PHNOM PENH, Oct. 4 (Xinhua) -- Cambodia has been celebrating its traditional Pchhum Ben festival, the country's 2nd largest traditional celebration, which has fallen on Oct. 3-5.
The festival is to honor the dead through offering food and other stuff to the souls of spirits, ancestors and the dead through reciting by Buddhist monks.
During the 3-day jubilant occasion of Pchhum Ben, Buddhist followers bring food, fruit, money, candles and incense sticks to offer to Buddhist monks at pagodas in order to dedicate to their dead relatives and wish for longevity, good luck, happiness and prosperity.
"This is our tradition and belief, all my family members have practiced this tradition from generation to generation," Chhim Savay, 58, a Phnom Penh resident said Friday while celebrating the festival at a pagoda.
"We believe that everything we offer to the monks would reach our dead relatives."
Buddhism is the country's state religion with more than 90 percent of the country's 14.7 million people being Buddhists.

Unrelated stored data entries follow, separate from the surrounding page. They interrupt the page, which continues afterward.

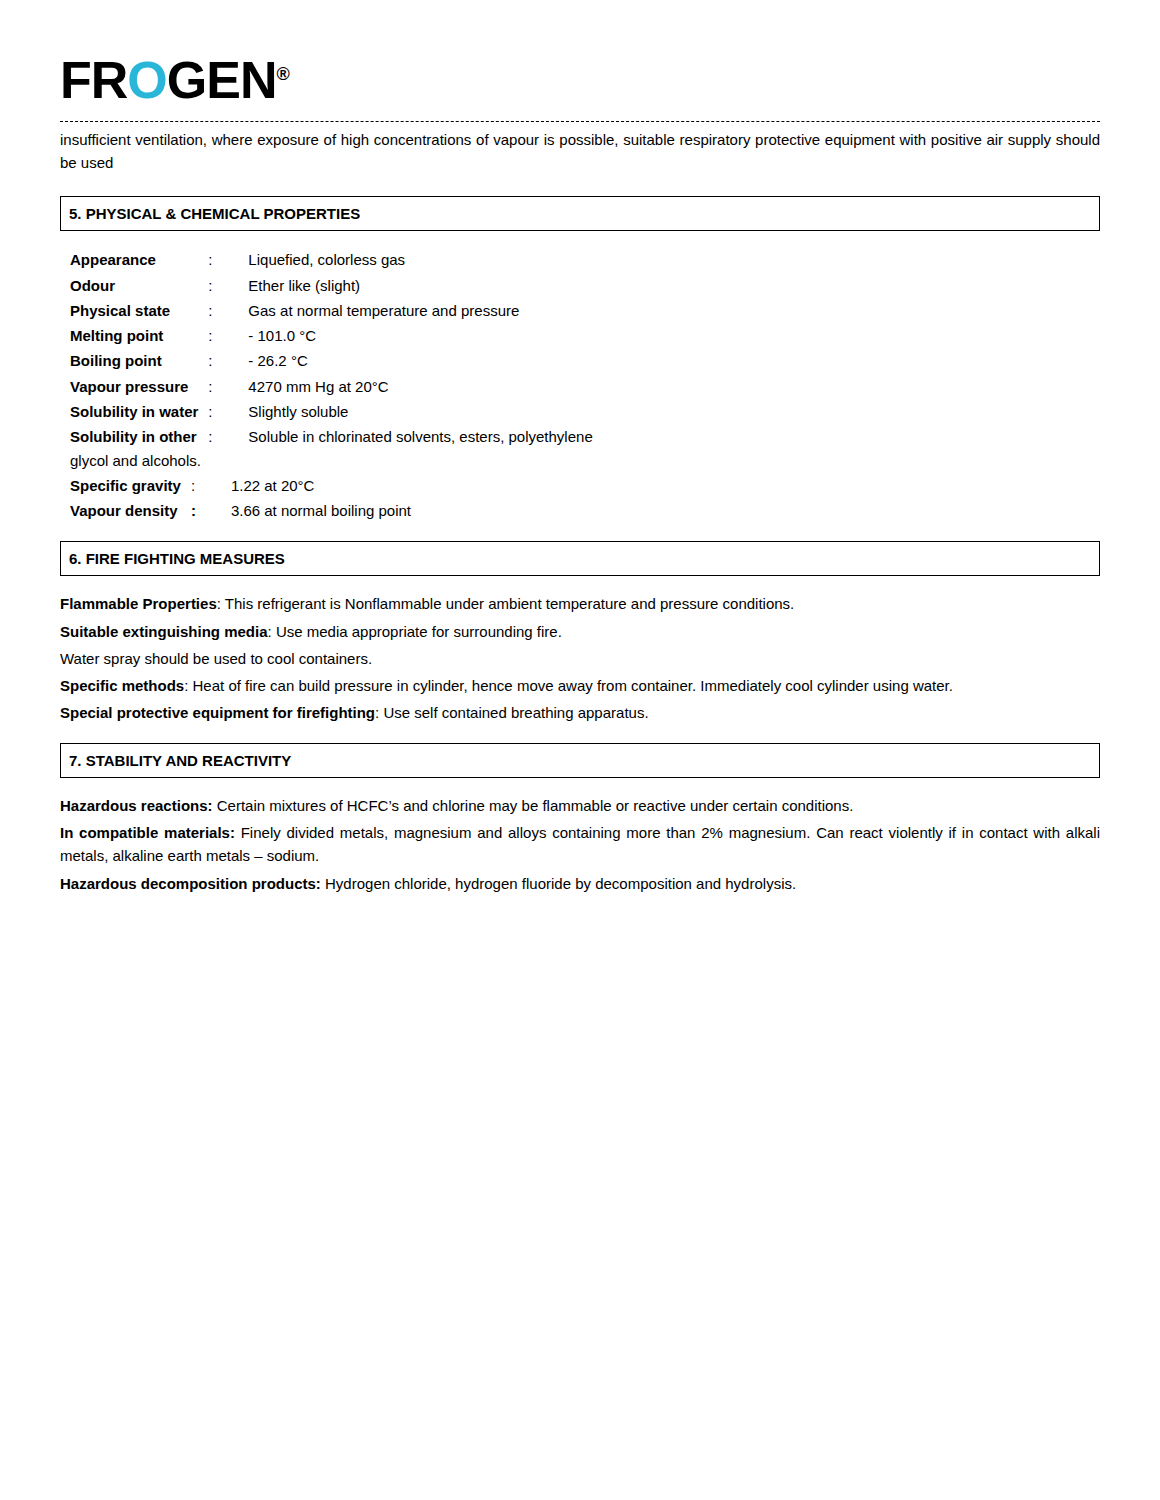FROGEN®
insufficient ventilation, where exposure of high concentrations of vapour is possible, suitable respiratory protective equipment with positive air supply should be used
5. PHYSICAL & CHEMICAL PROPERTIES
| Appearance | : | Liquefied, colorless gas |
| Odour | : | Ether like (slight) |
| Physical state | : | Gas at normal temperature and pressure |
| Melting point | : | - 101.0 °C |
| Boiling point | : | - 26.2 °C |
| Vapour pressure | : | 4270 mm Hg at 20°C |
| Solubility in water | : | Slightly soluble |
| Solubility in other | : | Soluble in chlorinated solvents, esters, polyethylene |
glycol and alcohols.
| Specific gravity | : | 1.22 at 20°C |
| Vapour density | : | 3.66 at normal boiling point |
6. FIRE FIGHTING MEASURES
Flammable Properties: This refrigerant is Nonflammable under ambient temperature and pressure conditions.
Suitable extinguishing media: Use media appropriate for surrounding fire.
Water spray should be used to cool containers.
Specific methods: Heat of fire can build pressure in cylinder, hence move away from container. Immediately cool cylinder using water.
Special protective equipment for firefighting: Use self contained breathing apparatus.
7. STABILITY AND REACTIVITY
Hazardous reactions: Certain mixtures of HCFC’s and chlorine may be flammable or reactive under certain conditions.
In compatible materials: Finely divided metals, magnesium and alloys containing more than 2% magnesium. Can react violently if in contact with alkali metals, alkaline earth metals – sodium.
Hazardous decomposition products: Hydrogen chloride, hydrogen fluoride by decomposition and hydrolysis.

The Southeast Asian nation has some 4,400 Buddhist pagodas with over 50,000 monks in all 24 provinces and cities, according to the Ministry of Cults and Religion.
Pchhum Ben festival is also a time for family re-union.
About 80 percent of the population has resided in rural areas, but most young adults have migrated to cities for jobs. On that occasion, migrant workers have been allowed a three-day holiday to visit their hometowns.
This year's celebration was made as Mekong River and flash floods have been hitting most parts of the country. The floods have killed at least 39 people and affected more than 100,000 families in the past few weeks, according to a report from the National Committee for Disaster Management on Thursday.